GOALS:
A - In the TDI Ultra oil thread, which VW/Audi approval does leopard say the oil for TDI engines should have?
B - Please repeat the TDI Ultra oil thread word for word from "Put the wrong" to "5w-30 Fully Syn.".

# TDI Ultra oil?



## Dan Green (Jun 1, 2015)

does anyone know what oil grade i need for my Tdi Ultra TT?

i have checked the owners handbook and couldnt find a specific oil grade, i also checked with castrol and Mobil 1, but the car is too new to be listed. 
the hand book gives a VW code, but i couldnt search for what product that was

thank you in advance.


----------



## Dan Green (Jun 1, 2015)

Found it!
Castrol Edge, rated at 5w30 longlife in the Ultra Diesel.


----------



## leopard (May 1, 2015)

Hi Dan Green,

Make sure you get VW/Audi approved 507 for TDI engines though.


----------



## Dan Green (Jun 1, 2015)

Ah, perfect.
Thanks

Any reason/differences (just interested)


----------



## leopard (May 1, 2015)

Yes.
As engines advance,so does the recommended oils for all matter of reasons,clean burn technology associated with lower emissions,higher running temps therefore oil has to have a higher shear strength to cope with all of these conditions.
Put the wrong recommended grade oil in and yes it will work but nowhere near as long as the correct grade.


----------



## Hoggy (May 8, 2002)

Hi, The same as usual then, 504/507. Common oils are Castrol Edge FST 5w-30 Fully Syn & Mobil 1 ESP 5w-30 Fully Syn.
Hoggy.


----------

DATASET ROWS:

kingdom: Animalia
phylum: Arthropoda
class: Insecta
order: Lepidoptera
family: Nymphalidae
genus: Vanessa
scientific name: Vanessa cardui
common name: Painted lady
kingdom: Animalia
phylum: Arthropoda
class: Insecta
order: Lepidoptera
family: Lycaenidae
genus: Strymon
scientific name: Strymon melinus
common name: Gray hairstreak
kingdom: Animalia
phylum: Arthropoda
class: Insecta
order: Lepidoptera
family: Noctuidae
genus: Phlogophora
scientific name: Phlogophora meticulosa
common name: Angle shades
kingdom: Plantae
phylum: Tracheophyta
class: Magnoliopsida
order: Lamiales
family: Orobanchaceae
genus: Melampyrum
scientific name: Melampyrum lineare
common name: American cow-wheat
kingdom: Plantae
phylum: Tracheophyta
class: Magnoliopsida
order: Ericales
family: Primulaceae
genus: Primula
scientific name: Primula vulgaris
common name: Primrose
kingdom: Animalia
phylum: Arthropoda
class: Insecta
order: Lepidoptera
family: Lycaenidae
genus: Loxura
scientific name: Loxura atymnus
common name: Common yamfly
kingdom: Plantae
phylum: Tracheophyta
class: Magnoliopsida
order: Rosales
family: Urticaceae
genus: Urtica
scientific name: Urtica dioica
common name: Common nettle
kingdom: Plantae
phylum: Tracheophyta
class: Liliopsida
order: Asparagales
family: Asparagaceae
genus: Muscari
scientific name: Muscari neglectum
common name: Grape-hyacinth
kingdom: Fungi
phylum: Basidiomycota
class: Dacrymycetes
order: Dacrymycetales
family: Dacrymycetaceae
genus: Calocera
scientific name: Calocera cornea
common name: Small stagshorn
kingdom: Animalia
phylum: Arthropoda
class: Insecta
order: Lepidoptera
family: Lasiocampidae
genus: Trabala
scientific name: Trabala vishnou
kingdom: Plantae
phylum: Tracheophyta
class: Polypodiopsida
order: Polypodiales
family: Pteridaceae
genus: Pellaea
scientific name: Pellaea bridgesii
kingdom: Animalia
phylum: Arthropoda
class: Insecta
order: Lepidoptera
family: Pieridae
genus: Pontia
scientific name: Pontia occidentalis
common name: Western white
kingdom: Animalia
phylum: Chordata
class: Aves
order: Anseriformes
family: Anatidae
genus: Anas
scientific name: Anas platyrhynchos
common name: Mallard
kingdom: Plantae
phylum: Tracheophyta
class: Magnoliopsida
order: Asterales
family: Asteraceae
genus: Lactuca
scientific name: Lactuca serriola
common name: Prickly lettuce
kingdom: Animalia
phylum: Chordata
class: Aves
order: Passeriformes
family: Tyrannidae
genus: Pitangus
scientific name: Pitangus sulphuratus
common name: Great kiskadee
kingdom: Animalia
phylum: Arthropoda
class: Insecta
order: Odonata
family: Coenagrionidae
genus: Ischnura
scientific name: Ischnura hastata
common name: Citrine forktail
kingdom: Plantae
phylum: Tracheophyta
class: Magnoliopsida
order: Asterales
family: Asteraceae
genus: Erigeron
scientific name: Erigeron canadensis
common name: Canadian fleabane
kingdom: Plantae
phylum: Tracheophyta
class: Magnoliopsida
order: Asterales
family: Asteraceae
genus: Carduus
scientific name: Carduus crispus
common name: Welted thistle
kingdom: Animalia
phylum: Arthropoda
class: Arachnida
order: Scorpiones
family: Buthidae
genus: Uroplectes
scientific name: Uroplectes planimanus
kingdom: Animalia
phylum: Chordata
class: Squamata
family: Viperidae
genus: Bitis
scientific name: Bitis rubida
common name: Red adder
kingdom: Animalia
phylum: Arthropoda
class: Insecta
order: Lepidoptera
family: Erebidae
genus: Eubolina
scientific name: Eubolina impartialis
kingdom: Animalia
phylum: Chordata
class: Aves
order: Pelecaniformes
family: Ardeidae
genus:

OUTPUTS FOR THE TASKS:
A - VW/Audi approved 507.

B -
Put the wrong recommended grade oil in and yes it will work but nowhere near as long as the correct grade.


----------



## Hoggy (May 8, 2002)

Hi, The same as usual then, 504/507. Common oils are Castrol Edge FST 5w-30 Fully Syn & Mobil 1 ESP 5w-30 Fully Syn.